Paradojalmente, muchos de ellos ocupan cargos “de responsabilidad”, por lo mismo, deben ser consecuentes.
Cuando vemos en nuestro país que muchos jóvenes no participan de la cosa pública y política podemos colegir que son con propiedad, ciudadanos irresponsables.
No ponen sus inteligencias al servicio cívico.
Prefieren darse el lujo de quedarse tranquilamente en el remanso de una soledad doméstica.
La lista de irresponsabilidades que se dan en todo organismo social es extensísima y, por lo mismo, difícil de resumirla en una presentación como ésta.
Sería bueno aplicar aquí el mismo procedimiento enseñado por Kant para determinar con exactitud si una acción es o no responsable.
Si queremos que un acto pueda ser considerado como universal entonces tiene los atributos de constituirse en responsable en cuanto se atiene a una norma establecida previamente (ser puntual, exhibir títulos o méritos legítimos, cumplir a cabalidad las funciones de un cargo, etc.
Lo que hemos comentado en estas líneas no deja de ser importante para cualquiera sociedad que se diga desarrollada.
EL DESARROLLO NO SÓLO SE PUEDE MEDIR EN TÉRMINOS ECONÓMICOS.
Hay muchos factores que intervienen en este estado.

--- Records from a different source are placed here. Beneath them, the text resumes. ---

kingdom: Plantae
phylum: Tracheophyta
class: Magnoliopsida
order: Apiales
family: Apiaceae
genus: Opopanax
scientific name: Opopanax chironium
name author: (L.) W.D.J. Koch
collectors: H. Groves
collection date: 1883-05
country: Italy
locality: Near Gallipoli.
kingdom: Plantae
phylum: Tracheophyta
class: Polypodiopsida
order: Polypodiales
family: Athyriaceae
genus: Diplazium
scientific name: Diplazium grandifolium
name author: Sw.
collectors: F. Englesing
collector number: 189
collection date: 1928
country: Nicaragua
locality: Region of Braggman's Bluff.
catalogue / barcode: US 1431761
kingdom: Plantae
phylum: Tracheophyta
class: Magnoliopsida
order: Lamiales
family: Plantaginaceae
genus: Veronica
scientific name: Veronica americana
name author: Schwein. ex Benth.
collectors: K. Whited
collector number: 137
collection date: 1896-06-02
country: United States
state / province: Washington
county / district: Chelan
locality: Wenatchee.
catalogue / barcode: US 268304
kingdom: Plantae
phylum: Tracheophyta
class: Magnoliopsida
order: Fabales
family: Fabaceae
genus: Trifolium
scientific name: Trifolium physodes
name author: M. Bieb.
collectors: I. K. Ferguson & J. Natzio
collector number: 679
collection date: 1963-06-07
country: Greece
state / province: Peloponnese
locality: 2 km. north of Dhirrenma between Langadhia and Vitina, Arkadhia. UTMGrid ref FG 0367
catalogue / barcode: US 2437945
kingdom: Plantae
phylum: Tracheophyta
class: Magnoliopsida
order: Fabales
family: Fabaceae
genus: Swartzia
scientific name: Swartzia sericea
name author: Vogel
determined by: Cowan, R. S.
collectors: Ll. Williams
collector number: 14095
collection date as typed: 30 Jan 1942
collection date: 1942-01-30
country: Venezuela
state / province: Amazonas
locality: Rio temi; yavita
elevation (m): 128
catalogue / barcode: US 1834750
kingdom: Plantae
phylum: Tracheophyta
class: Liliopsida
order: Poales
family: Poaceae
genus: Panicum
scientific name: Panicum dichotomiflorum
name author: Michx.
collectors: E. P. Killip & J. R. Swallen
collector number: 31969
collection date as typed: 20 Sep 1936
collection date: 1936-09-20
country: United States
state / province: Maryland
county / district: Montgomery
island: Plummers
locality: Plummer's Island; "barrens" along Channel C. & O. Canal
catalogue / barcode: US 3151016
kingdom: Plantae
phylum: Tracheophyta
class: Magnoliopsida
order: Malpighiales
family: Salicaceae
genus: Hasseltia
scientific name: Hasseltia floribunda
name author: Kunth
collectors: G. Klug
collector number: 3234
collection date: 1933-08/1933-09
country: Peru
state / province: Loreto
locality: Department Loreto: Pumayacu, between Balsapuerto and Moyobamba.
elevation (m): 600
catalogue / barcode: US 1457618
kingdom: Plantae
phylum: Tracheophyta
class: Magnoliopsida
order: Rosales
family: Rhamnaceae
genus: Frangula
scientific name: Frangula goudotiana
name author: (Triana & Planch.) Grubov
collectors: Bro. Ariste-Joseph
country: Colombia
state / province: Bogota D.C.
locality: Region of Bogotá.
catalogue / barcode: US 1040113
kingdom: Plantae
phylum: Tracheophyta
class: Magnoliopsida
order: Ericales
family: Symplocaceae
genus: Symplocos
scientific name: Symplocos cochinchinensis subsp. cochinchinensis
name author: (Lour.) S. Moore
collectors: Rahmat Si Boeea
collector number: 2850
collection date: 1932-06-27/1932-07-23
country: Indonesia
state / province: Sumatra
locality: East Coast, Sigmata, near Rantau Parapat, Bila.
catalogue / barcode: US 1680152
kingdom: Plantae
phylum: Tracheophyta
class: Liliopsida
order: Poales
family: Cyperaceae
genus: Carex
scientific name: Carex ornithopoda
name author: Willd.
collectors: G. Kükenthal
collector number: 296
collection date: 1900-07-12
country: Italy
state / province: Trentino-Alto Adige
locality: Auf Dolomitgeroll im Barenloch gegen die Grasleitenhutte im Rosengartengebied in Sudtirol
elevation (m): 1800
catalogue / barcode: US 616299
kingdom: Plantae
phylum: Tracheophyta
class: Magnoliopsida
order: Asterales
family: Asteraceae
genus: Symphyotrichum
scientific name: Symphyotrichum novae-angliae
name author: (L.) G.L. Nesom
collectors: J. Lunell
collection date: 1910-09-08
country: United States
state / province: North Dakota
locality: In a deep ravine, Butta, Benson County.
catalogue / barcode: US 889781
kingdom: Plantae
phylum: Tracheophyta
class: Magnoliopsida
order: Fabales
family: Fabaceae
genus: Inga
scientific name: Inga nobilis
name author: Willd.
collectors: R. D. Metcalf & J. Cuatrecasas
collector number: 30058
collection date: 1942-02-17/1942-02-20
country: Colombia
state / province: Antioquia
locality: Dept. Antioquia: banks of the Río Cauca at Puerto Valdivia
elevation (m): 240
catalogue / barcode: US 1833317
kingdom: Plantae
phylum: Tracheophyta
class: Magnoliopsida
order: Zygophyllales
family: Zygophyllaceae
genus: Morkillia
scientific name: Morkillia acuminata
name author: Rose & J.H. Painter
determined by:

Algo tan simple como botar un papel en la vía pública es símbolo de irresponsabilidad ciudadana, como lo es también cuando una empresa vende un producto distinto al que se le autorizó; engañando al consumidor.
Las artimañas del hombre para se irresponsable son infinitas.
¿Cómo podríamos diseñar una estrategia educativa que hiciera posible incorporar en el espíritu de los educandos una decidida apuesta por la responsabilidad en todos los actos de sus vidas?
Pienso que ésta será una de esas tareas principales que deberá abordar la educación del siglo XXI, por lo menos en nuestro país si es que queremos firmemente salir del subdesarrollo.